His passing is sad. But his life and his love for God is to be celebrated and emulated.

I am no devotee of any saint. But if and when he becomes one, I may just be. More than his intellectual achievements, his greatest gift to the people, Catholics and non-Catholics alike was his witnessing.

Pope John Paul the Great. Pray for us.

Thank you. Thank you. Thank you for the embrace. Thank you for granting me my wish of paying my last respects to you. Thank you for showing me being like Christ is possible.
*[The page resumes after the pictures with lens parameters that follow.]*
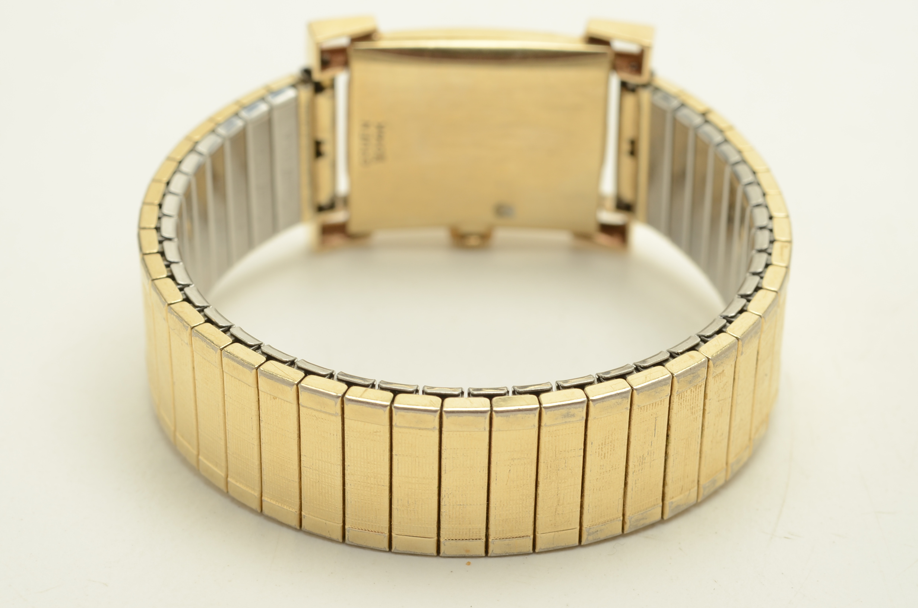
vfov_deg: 15.1
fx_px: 2290
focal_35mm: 90
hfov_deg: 22.7
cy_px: 304
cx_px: 459
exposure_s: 1/100
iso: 200
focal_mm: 60
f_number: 14
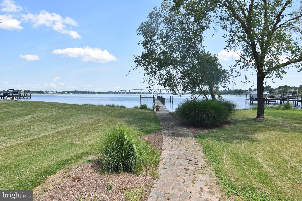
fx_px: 201
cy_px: 100
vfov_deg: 53.1
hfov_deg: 73.7
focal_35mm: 24
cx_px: 151
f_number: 9
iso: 100
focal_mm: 16
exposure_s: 1/200
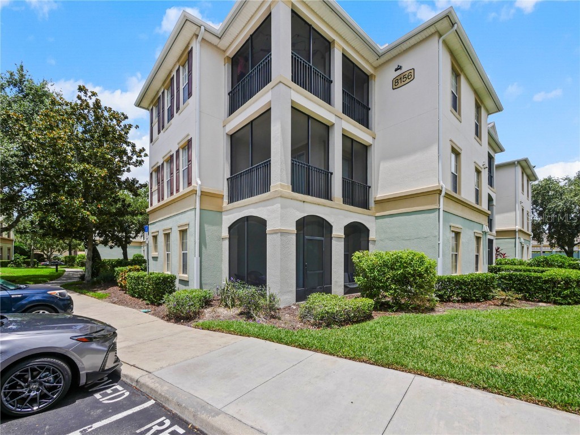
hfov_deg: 102.1
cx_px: 290
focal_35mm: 14
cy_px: 218
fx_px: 235
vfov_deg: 85.7
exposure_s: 1/500
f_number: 8
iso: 200
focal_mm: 7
Thank you for showing the world we can be united if only we have keep our faith and we respect others.

You will be deeply, deeply missed as you were deeply, deeply loved.

Someday I will come and visit you in Rome and say a prayer by the foot of your tomb. And I know, I shall experience that embrace once more.

Totus Tuus.




Friday, April 08, 2005

Half asleep under my malong while the bus from General Santos sped by Digos, my phone rang to the beat of "I love rock n' roll." It was Erik asking whether I got to see the papal funeral. Unfortunately not.
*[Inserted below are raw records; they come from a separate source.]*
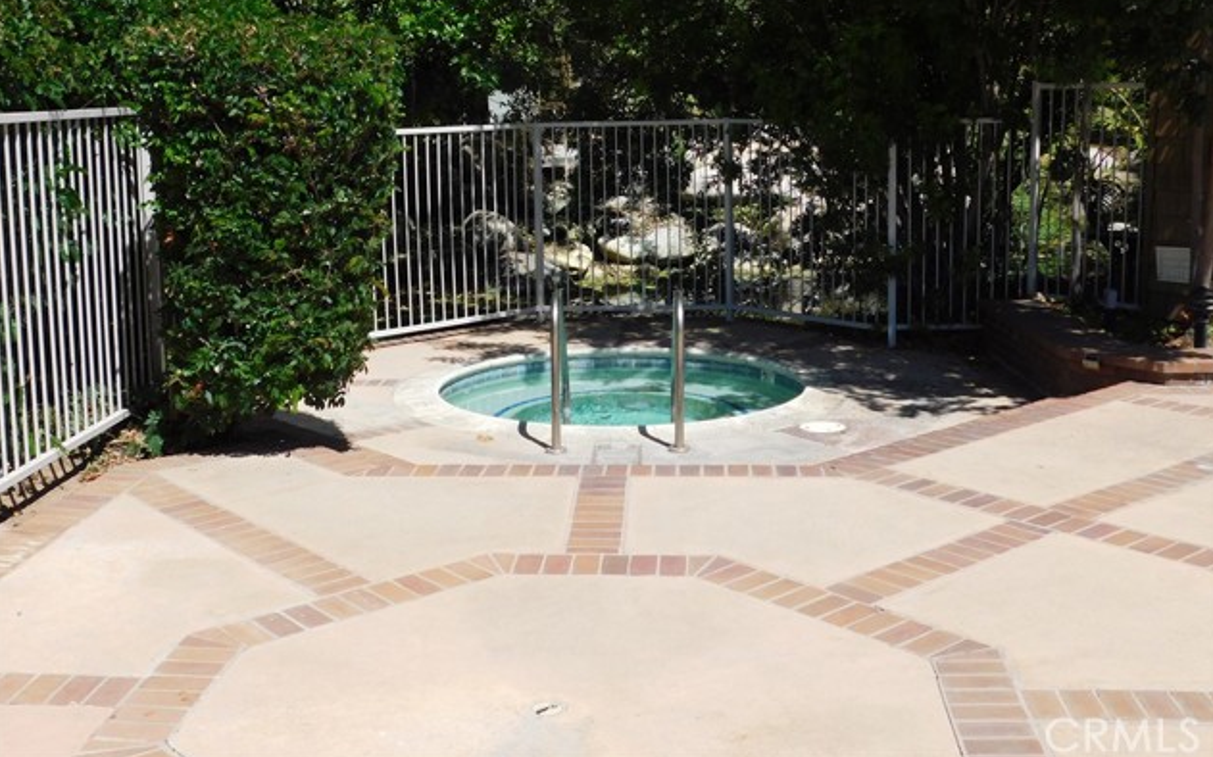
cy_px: 302
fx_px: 1421
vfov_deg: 29.8
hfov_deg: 46.2
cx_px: 609
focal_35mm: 43
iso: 125
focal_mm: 7.1
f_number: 3.6
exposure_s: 1/1250
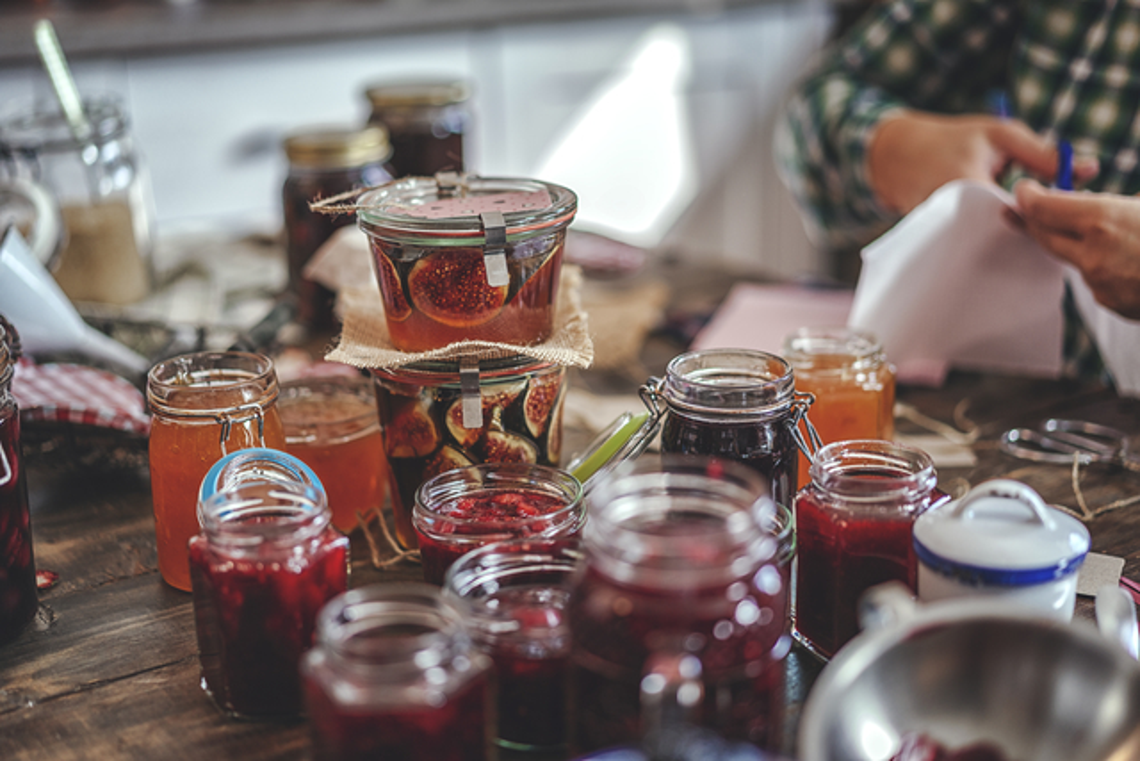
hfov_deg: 36.2
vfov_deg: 24.6
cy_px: 380
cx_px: 570
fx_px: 1742
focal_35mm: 55
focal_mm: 55
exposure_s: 1/250
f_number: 1.8
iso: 200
It was actually one of my concerns before I went off to Isulan to get to Tubak in Lake Sebu to visit a community we were sponsoring there. More than seeing him as a Catholic figurehead, the Pope appealed to me more because of his faith, his genuineness and sincerity. He was someone I wished I could be, thus, his death moved me as much as his life.

I would have wanted to witness history unfold. But then as I told Erik, I would console myself with the fact that I was trying to live a life exuding the Pope's faith and Christ's love. So far from their own greatness and sincerity, each step I take to and from the mountains may just be a step closer to their own examples.

While reading the Inquirer, I had a sense of pride remembering the name of the program I am working for -- Pope John Paul II Program for Children's Concern. Again, like I told Erik, that would be a good motivation to love my job more.

I thank God to have given us the Pope, who led his life following and loving Christ. His life and death gave us a concrete mirror of how Christ was in His time. To know that THAT kind of sincerity and love and faith does exist and not something only a God's Son can do.

And Karol Wojtyla and Jesus may be feeling good things saints and Gods feel right now when the world is literally at peace and united today. As I am. Though I may not be a witness... the thought of it is beautiful and hopeful.

Monday, April 04, 2005

Pope John Paul II, Karol Wojtyla, has finally united with the Father.

Now that many stories are being revealed about him, I am constantly overwhelmed by his goodness of heart. And seeing the entire world weep for a single man... it is beautiful. The Father and the Pope are probably smiling with joy seeing the world united in prayer.

At the back of my mind, if the Pope was this good then I could barely imagine the goodness of Christ. Wala lang. Pope has succeeded in bringing the message of God then if I had a reaction like this.

Sigh. Thank you, Pope John Paul II for the service you have given us. You will remain dearly loved.

Saturday, April 02, 2005

Hahahaha! Aliw.

Anj Bacaltos Resurreccion's Aliases

Your movie star name: Chips Alberto
Your fashion designer name is Anj Milan
Your socialite name is Hyper Miami
Your fly girl / guy name is A Res
Your detective name is Cat St. Scho
Your barfly name is Coke Margarita
Your soap opera name is Bacaltos Peru
Your rock star name is Nerds Flash
Your star wars name is Anjtin Resdar
Your punk rock band name is The Sleepy Oscillator

The Pope is dying. I think this news isn't new to us anymore. There is a deep sadness I feel, almost on the verge of tears as I read the news. But then, having lost my father... there are times one has to let go.

His loss will be deeply mourned not only by Catholics, but other religions as well. He was a most charismatic man whose heart was genuine despite being seen by many through television. And for someone to project sincerity through screens, he must really be a good, good man. Sigh.

My other prayer is that the next Pontiff be as charismatic and as intelligent as Pope John Paul II was. The next Pontiff has very big shoes to fill.

Pope, we love you. Diretso ka na siguro sa langit sa dami ng nagdadasal para sa iyo. Pray for our country you loved.

*****

Norman Black is now coach of Ateneo Blue Eagles. Yahoo! I know you tried Sandy but there is still much you have to learn.